Subhash and Udayan Mitra are brothers, born just fifteen months apart. Life in Calcutta is good and the brothers are close. Yet, Subhash chooses to move to the United States for college, while Udayan stays, becoming a revolutionary as he opposes the politics in 1960s India.
Subhash and Udayan's divergent paths place them far apart from each other physically, but also emotionally. When Subhash is summoned home after his brother's untimely death, he meets Gauri, his brother's widow. Gauri is unwelcome in her in-laws home, and Subhash offers to take her to the United States where they can start a life together.
Although the brothers relationship is the central focus of the novel's beginning, it is a spring board for a story that spans generations, as Subhash and Gauri's lives unfold along with their daughter, Bela's.
Gauri comes to the United States still grieving the loss of her husband and dealing with her own feelings of guilt for her role in Udayan's death. She is also pregnant with his child, a baby that Subhash agrees to raise as his own.
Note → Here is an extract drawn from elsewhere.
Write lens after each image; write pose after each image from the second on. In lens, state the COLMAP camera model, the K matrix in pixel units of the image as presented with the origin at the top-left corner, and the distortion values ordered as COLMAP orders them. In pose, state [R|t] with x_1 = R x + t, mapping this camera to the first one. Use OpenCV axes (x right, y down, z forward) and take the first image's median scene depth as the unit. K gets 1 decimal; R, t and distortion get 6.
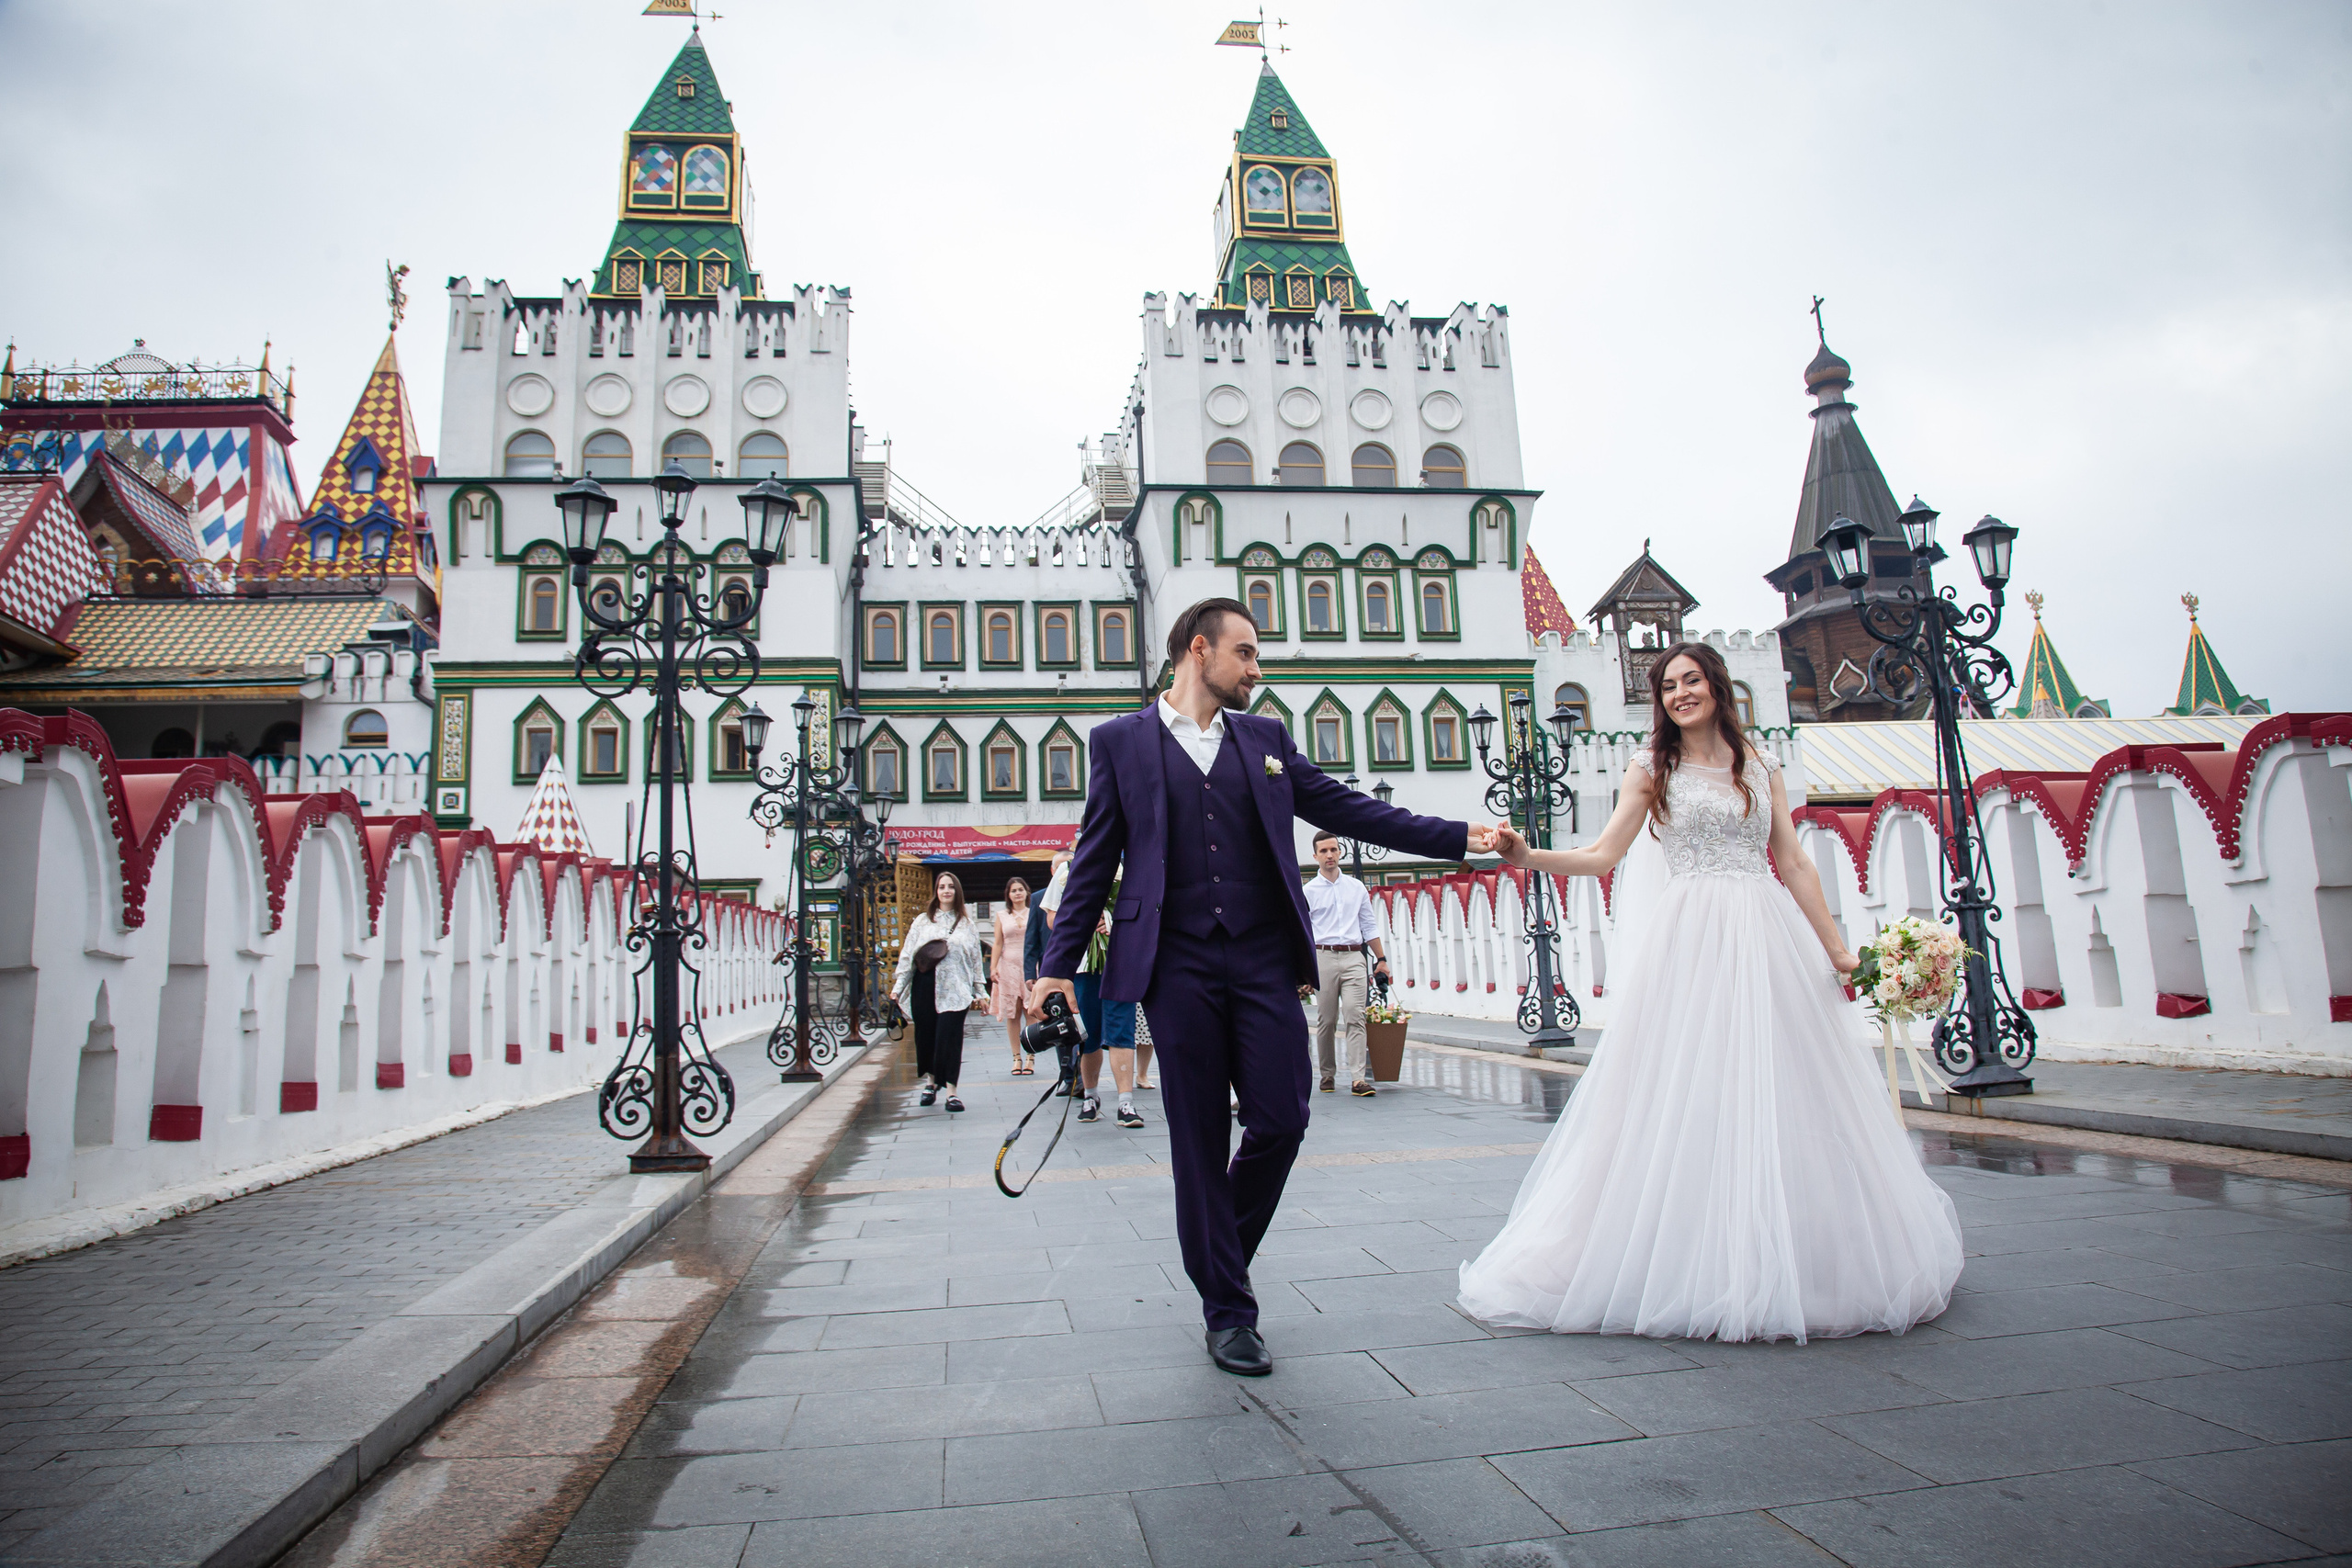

It is Subhash who is the doting father, and Gauri who finds her joy in academia, pursuing a doctorate while ignoring her own child.
Bela grows up, loved by her father, unaware that he is her uncle and that her own father is dead. The secret that Gauri and Subhash have kept cannot remain a secret forever, nor can Gauri's own exile from her child.
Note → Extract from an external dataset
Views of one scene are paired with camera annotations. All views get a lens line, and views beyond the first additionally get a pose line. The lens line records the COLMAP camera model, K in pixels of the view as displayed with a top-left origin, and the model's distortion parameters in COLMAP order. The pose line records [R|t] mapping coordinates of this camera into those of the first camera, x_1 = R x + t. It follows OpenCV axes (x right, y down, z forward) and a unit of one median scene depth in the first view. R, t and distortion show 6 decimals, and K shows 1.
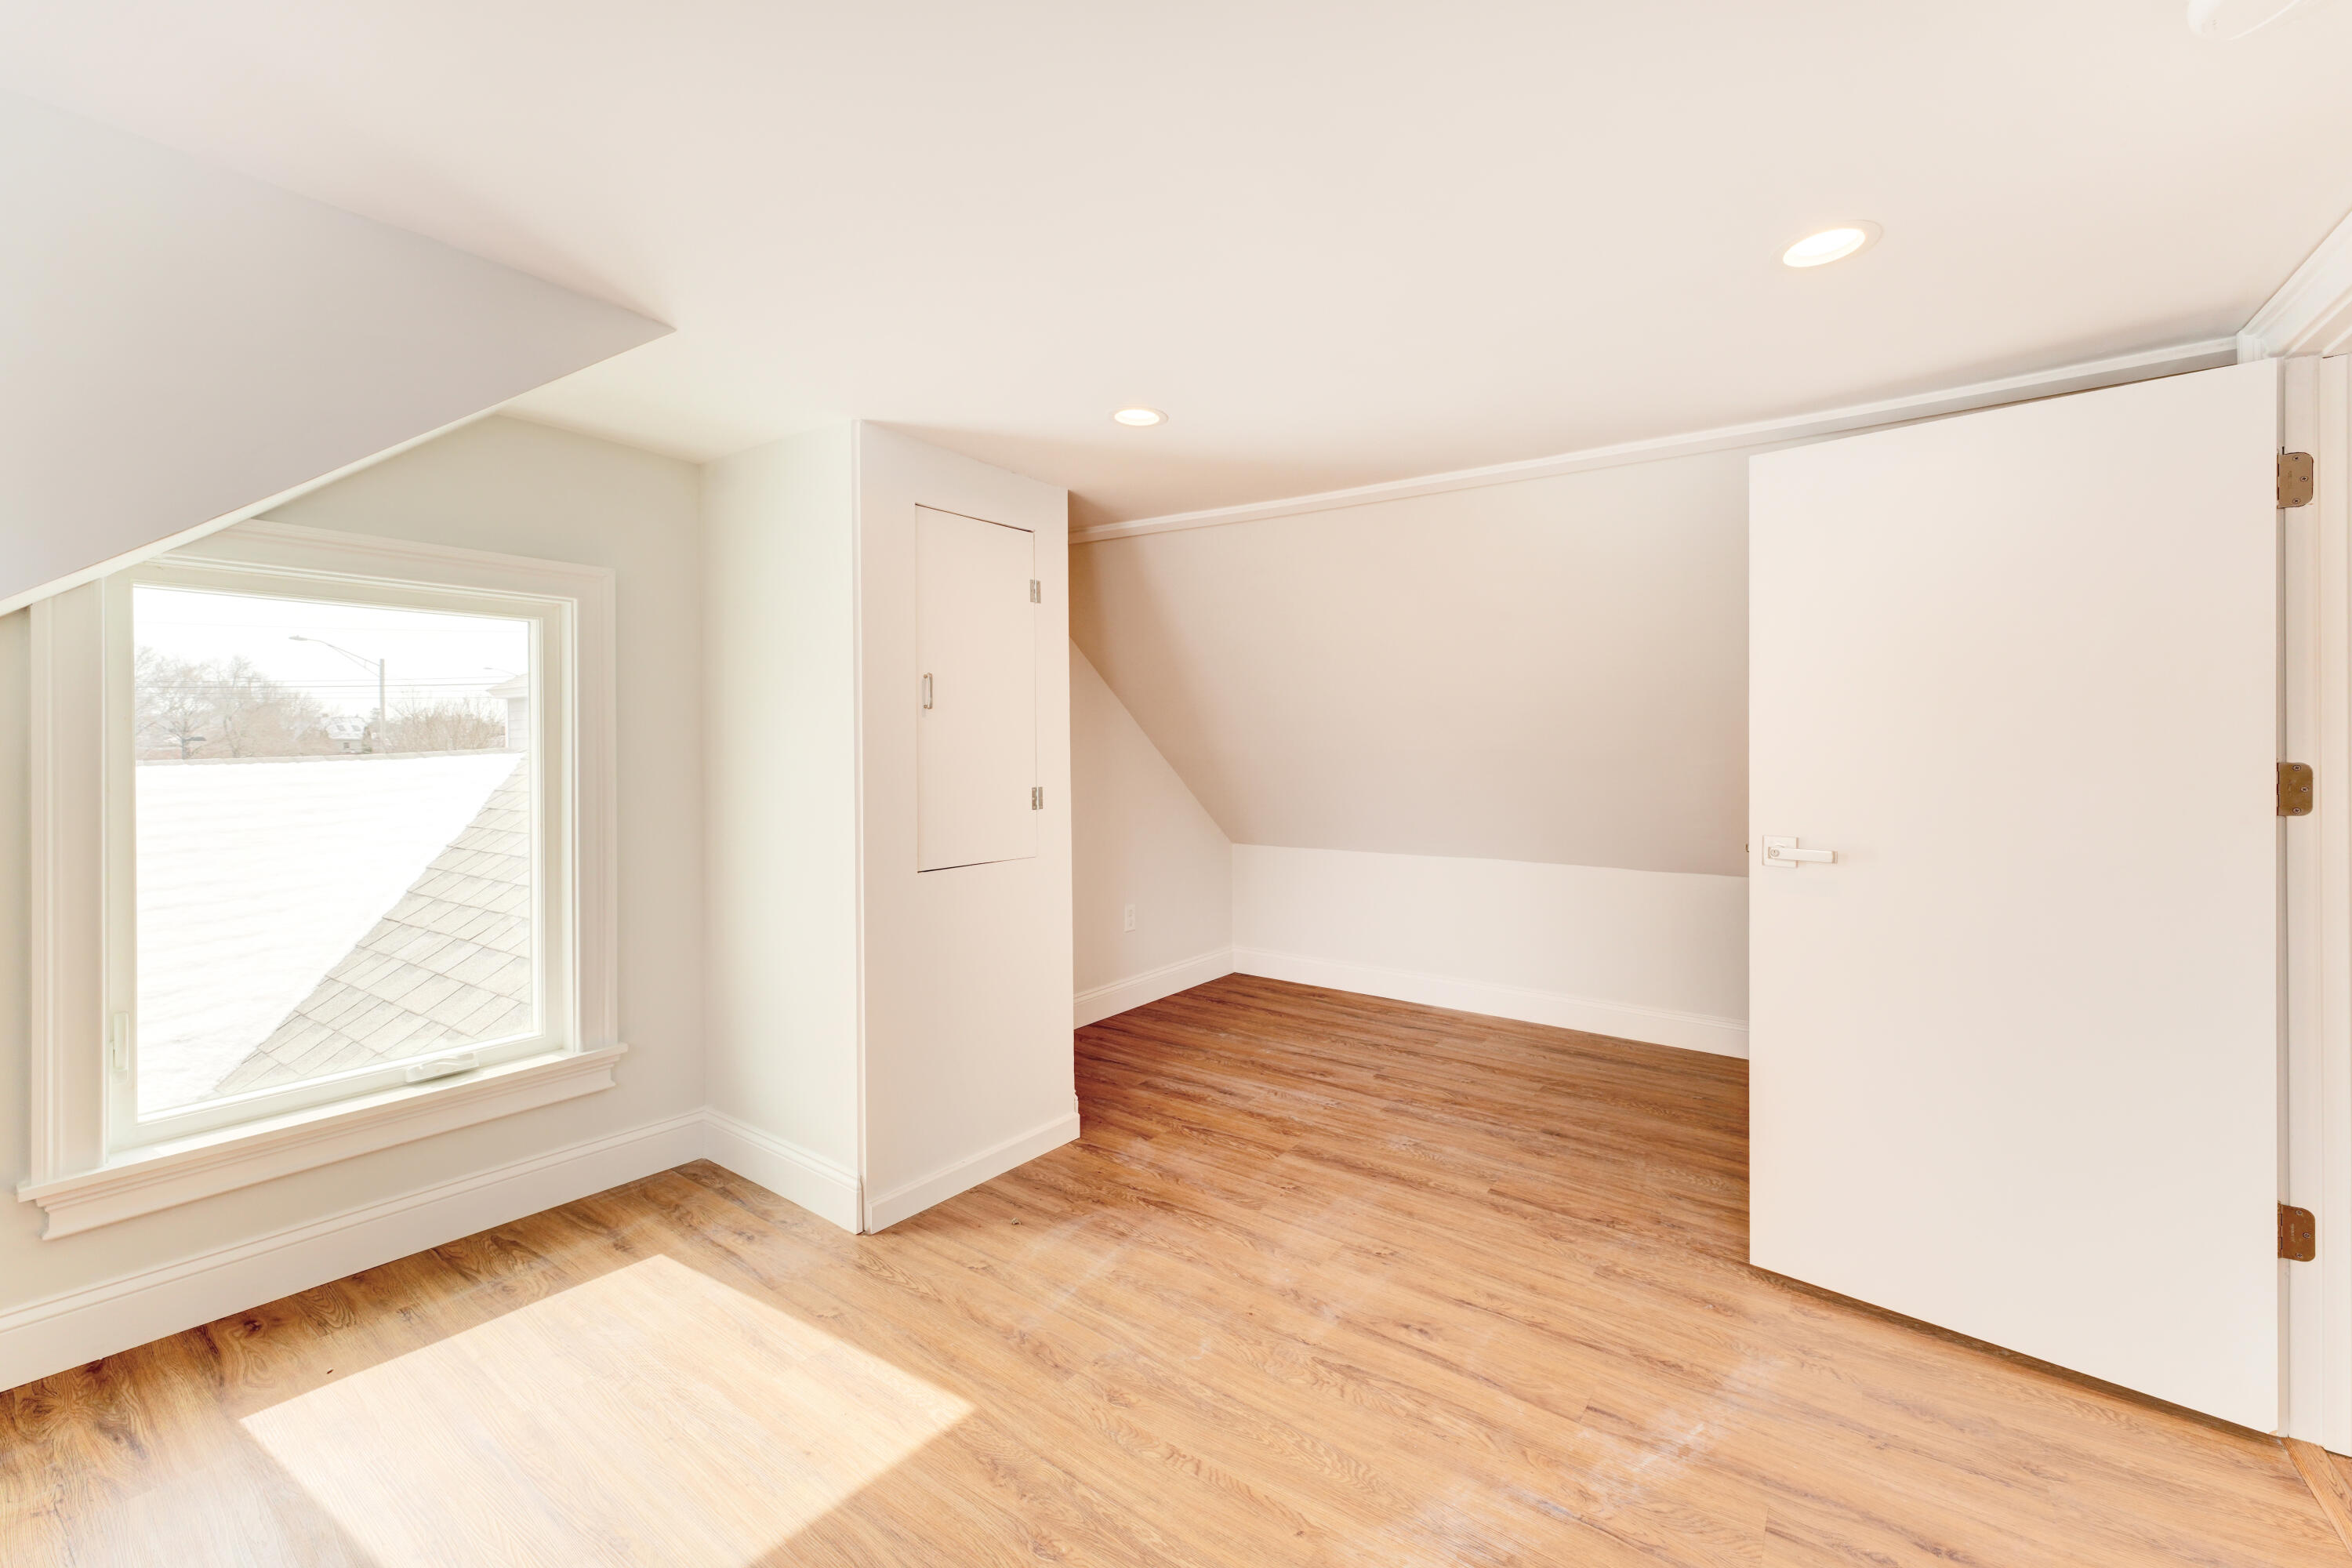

Lahiri explores love, heartbreak and family ties in The Lowland, creating real, flawed characters who we are able to watch experience life with all its ups and downs. Although set in Calcutta, a place I am unfamiliar with, the story within is universal and one that everyone can relate to.
The Lowland is highly recommended, as are any other books by Lahiri, an author whose work I always admire.